Мы с Севером удивлённо переглянулись. Он был восхищен её смелостью, а я шокирована несвойственной наглостью и явной агрессией, которая проявлялась на её лице, когда она смотрела на парня.

И это почему-то тревожило безмерно.

– Ну, мне так мне, – усмехнулся Север. – Ёлка, будем бороться с твоими страхами. Колесо отправило нас в Дом.

Сердце упало в колени и там, разбухнув, лопнуло.

– Помнишь, о чём мы говорили?

– Когда? – я посмотрела на него, как на безумного.

– Вчера ночью, – он улыбнулся так, словно прогулка в Дом для него – это такое же весёлое мероприятие, как участие в еженедельной пятничной вечеринке. – Мы говорили о доверии, да? И если я настаиваю, что переживать не из-за чего, значит, действительно, не из-за чего.

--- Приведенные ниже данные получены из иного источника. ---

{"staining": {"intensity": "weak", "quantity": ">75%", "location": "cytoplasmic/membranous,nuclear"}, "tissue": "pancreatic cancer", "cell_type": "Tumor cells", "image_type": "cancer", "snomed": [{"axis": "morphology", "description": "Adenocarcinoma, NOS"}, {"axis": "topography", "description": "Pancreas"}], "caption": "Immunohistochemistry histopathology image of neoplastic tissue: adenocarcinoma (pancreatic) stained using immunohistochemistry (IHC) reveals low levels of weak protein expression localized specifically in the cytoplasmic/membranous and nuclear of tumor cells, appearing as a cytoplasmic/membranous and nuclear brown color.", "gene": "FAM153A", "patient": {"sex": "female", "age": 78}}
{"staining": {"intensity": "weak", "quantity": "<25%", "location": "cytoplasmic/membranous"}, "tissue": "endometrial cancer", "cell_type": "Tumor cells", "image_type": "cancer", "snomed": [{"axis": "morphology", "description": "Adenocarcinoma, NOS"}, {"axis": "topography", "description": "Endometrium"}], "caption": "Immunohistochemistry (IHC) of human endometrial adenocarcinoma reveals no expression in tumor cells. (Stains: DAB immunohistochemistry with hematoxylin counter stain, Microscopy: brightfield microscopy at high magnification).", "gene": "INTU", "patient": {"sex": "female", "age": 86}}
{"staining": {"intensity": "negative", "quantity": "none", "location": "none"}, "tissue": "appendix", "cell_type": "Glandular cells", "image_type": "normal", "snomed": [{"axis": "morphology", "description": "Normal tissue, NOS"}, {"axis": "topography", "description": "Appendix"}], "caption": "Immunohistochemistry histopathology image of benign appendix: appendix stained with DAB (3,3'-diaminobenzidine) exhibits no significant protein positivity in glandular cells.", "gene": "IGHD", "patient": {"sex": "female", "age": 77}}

– Ты и в прошлый раз утверждал, что всё будет хорошо, – подло напомнила я, но он даже глазом не моргнул. – И ничего хорошего не вышло. Пусти! – напрасно попыталась отобрать свою руку. Наградила Севера злым взглядом, когда он улыбнулся шире, глядя на мою возню. – Так что, ты как хочешь, назначай штрафные санкции или что там у вас в вашем дурдоме ещё положено за отказ от работы, а меня в этот Дом детей и молодёжи внесут только вперёд ногами. И исключительно после того, как под горой рак свистнет.

Кто бы мог подумать, что рак свистнет уже через пятнадцать минут, и Север на этот свист не обратит ни малейшего внимания, как, впрочем, и на моё сопротивление.

Он внёс меня в здание Дома на руках. Спасибо, хоть не через центральный вход. Не знаю, выдержала бы это моя психика или нет. С момента моего появления в Корпусе и по сей день странные сны наяву с моим участием и с элементами окружающей действительности случались всё чаще и чаще.

Посмеиваясь, Север усадил меня за один из мониторов в большом компьютерном зале и прошептал, щекотно касаясь губами моего виска:

– Ну, видишь? Совсем ничего страшного. А ты боялась.

Я наградила его злобным взглядом и вытерла вспотевшие ладони о брюки.

– И что от меня требуется? – я наклонилась немного вправо в надежде отодвинуться от слишком навязчивого соседа. Он, вместо того чтобы избавить меня от своего общества, упёрся левой рукой в компьютерный стол, а правой потянулся к моему экрану, таким образом, окружив меня почти со всех сторон и просто не оставив места для побега. После чего, споро переключая сенсоры на экране, стал объяснять:

– А ничего сложного. Работа – не бей лежачего. Систематизируй данные, группируй в папки. Если будет что-то интересное – зови меня.

– Ладно.

Значит, в Корпусе самоубийц всё и в этом вопросе вывернуто наизнанку. И если всюду систематизацией данных всегда занимались Мастера Ти, то здешние традиции и Колесо Фортуны предлагали овцам пасти себя самим.

– Ладно, – он всё ещё не уходил, стоя за моей спиной и щекоча дыханием мои висок и щёку.

– Хотел что-то ещё?

– Очень, – он сокрушённо выдохнул и, наклонившись, уточнил: – Мне очень сильно не хватало тебя сегодня ночью. Мне кажется, я становлюсь абсолютно ёлкозависимым.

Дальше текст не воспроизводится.